Quadrantology is a social physics model for organiztional analysis, management problem-solving, and game design. The model began life as an essay on ribbonfarm exploring how individuals "fall off the wagon" when trying to change themselves. This then led to a 2x2 diagram (hence the name) and a personality test designed to unpack how individuals change along with their environments. So far, a couple of hundred people have taken the test, and an online version is under development.
Quadrantology is a simplified model of organizational creative destruction. It attempts to capture how people and organizations change together, in coupled ways, through the process of responding seemingly intractable problems that pose an existential threat to institutions. Quadrantology models the systemic response as two competing patterns of change, based loosely on Albert. O. Hirschman's classic, Exit, Loyalty, and Voice: A disruption pattern driven by exit motives, and a reform pattern driven by voice motives. The two patterns of change form a yin-yang duality pair. The outcome of the creative-destruction process depends on their relative strengths in a given situation.
These two modeled patterns lead to 6 archetypal roles involved in driving institutional evolution, grouped into two sets of 3 archetypes each: exit archetypes, and voice archetypes.
These archetypes define roles rather than individuals.
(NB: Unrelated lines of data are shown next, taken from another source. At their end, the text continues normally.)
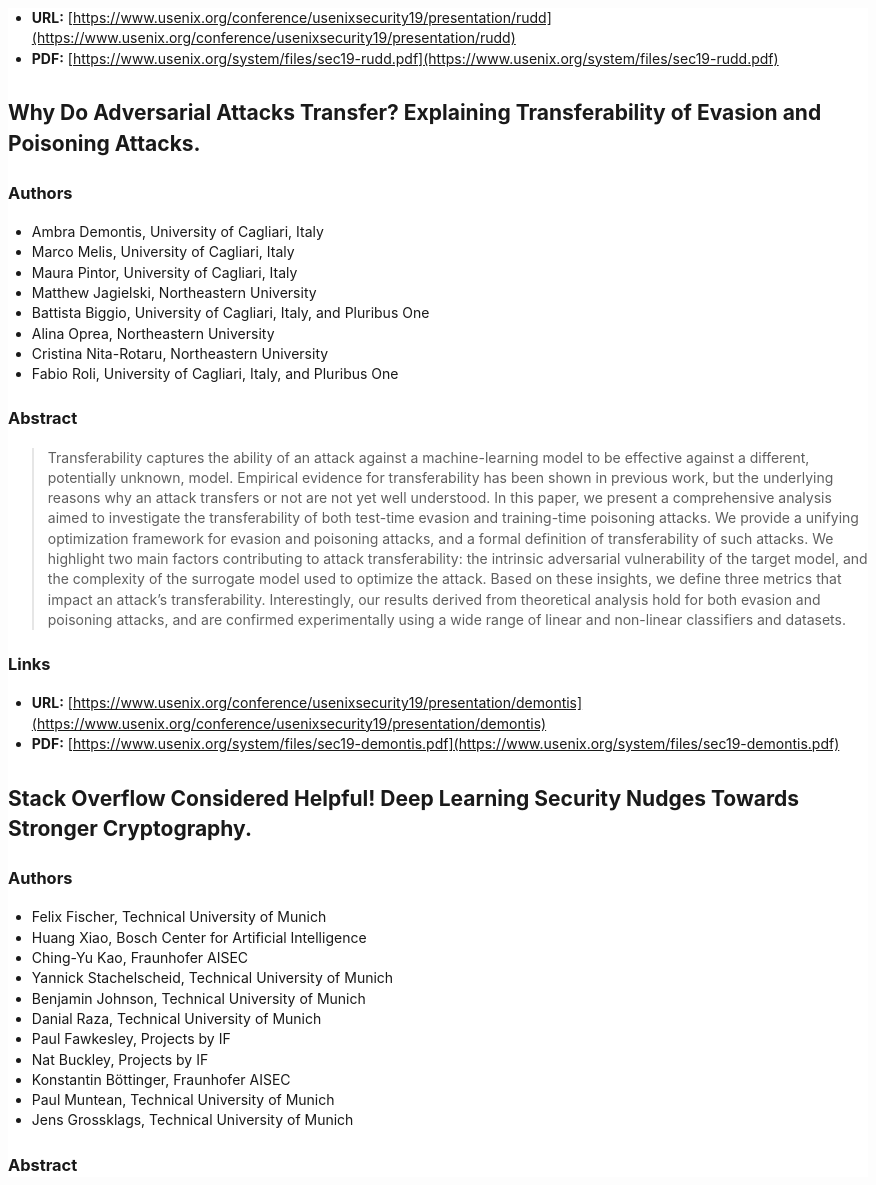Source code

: - **URL:** [https://www.usenix.org/conference/usenixsecurity19/presentation/rudd](https://www.usenix.org/conference/usenixsecurity19/presentation/rudd)
- **PDF:** [https://www.usenix.org/system/files/sec19-rudd.pdf](https://www.usenix.org/system/files/sec19-rudd.pdf)
## Why Do Adversarial Attacks Transfer? Explaining Transferability of Evasion and Poisoning Attacks.
### Authors
* Ambra Demontis, University of Cagliari, Italy
* Marco Melis, University of Cagliari, Italy
* Maura Pintor, University of Cagliari, Italy
* Matthew Jagielski, Northeastern University
* Battista Biggio, University of Cagliari, Italy, and Pluribus One
* Alina Oprea, Northeastern University
* Cristina Nita-Rotaru, Northeastern University
* Fabio Roli, University of Cagliari, Italy, and Pluribus One
### Abstract
> Transferability captures the ability of an attack against a machine-learning model to be effective against a different, potentially unknown, model. Empirical evidence for transferability has been shown in previous work, but the underlying reasons why an attack transfers or not are not yet well understood. In this paper, we present a comprehensive analysis aimed to investigate the transferability of both test-time evasion and training-time poisoning attacks. We provide a unifying optimization framework for evasion and poisoning attacks, and a formal definition of transferability of such attacks. We highlight two main factors contributing to attack transferability: the intrinsic adversarial vulnerability of the target model, and the complexity of the surrogate model used to optimize the attack. Based on these insights, we define three metrics that impact an attack’s transferability. Interestingly, our results derived from theoretical analysis hold for both evasion and poisoning attacks, and are confirmed experimentally using a wide range of linear and non-linear classifiers and datasets.
### Links
- **URL:** [https://www.usenix.org/conference/usenixsecurity19/presentation/demontis](https://www.usenix.org/conference/usenixsecurity19/presentation/demontis)
- **PDF:** [https://www.usenix.org/system/files/sec19-demontis.pdf](https://www.usenix.org/system/files/sec19-demontis.pdf)
## Stack Overflow Considered Helpful! Deep Learning Security Nudges Towards Stronger Cryptography.
### Authors
* Felix Fischer, Technical University of Munich
* Huang Xiao, Bosch Center for Artificial Intelligence
* Ching-Yu Kao, Fraunhofer AISEC
* Yannick Stachelscheid, Technical University of Munich
* Benjamin Johnson, Technical University of Munich
* Danial Raza, Technical University of Munich
* Paul Fawkesley, Projects by IF
* Nat Buckley, Projects by IF
* Konstantin Böttinger, Fraunhofer AISEC
* Paul Muntean, Technical University of Munich
* Jens Grossklags, Technical University of Munich
### Abstract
Individuals will be more or less comfortable in each of the six roles, and may play different roles depending on the context, and the strengths and weaknesses of people around them.
In quadrantology, disruption is modeled as a 3-stage cycle that bootstraps new organizations. The cycle begins with a stuck organization, where a hacker finds an innovative, expedient solution to an intractable problem that involves breaking a rule. A contrarian then emerges to champion a heterodox philosophy for the institution based on legitimizing the hacked solution as the beginning of a whole new way of doing things. Finally, a legalist codifies the heterdox solution into new rules, defining a new organization.
In quadrantology, reformation is modeled as a 3-stage cycle, the mirror image of the disruption/exit cycle, which reforms institutions in trouble. The cycle again begins with a stuck organization, often one facing external disruption. A principled investigator traces the source of a specific intractable problem to systemic corruption and decay. A holy warrior then emerges to champion a return to the "true" values of the institution via a reformation mission. Finally, an operator completes the cycle by driving the reformation through, by reconstructing the organization in accordance to the reformation values.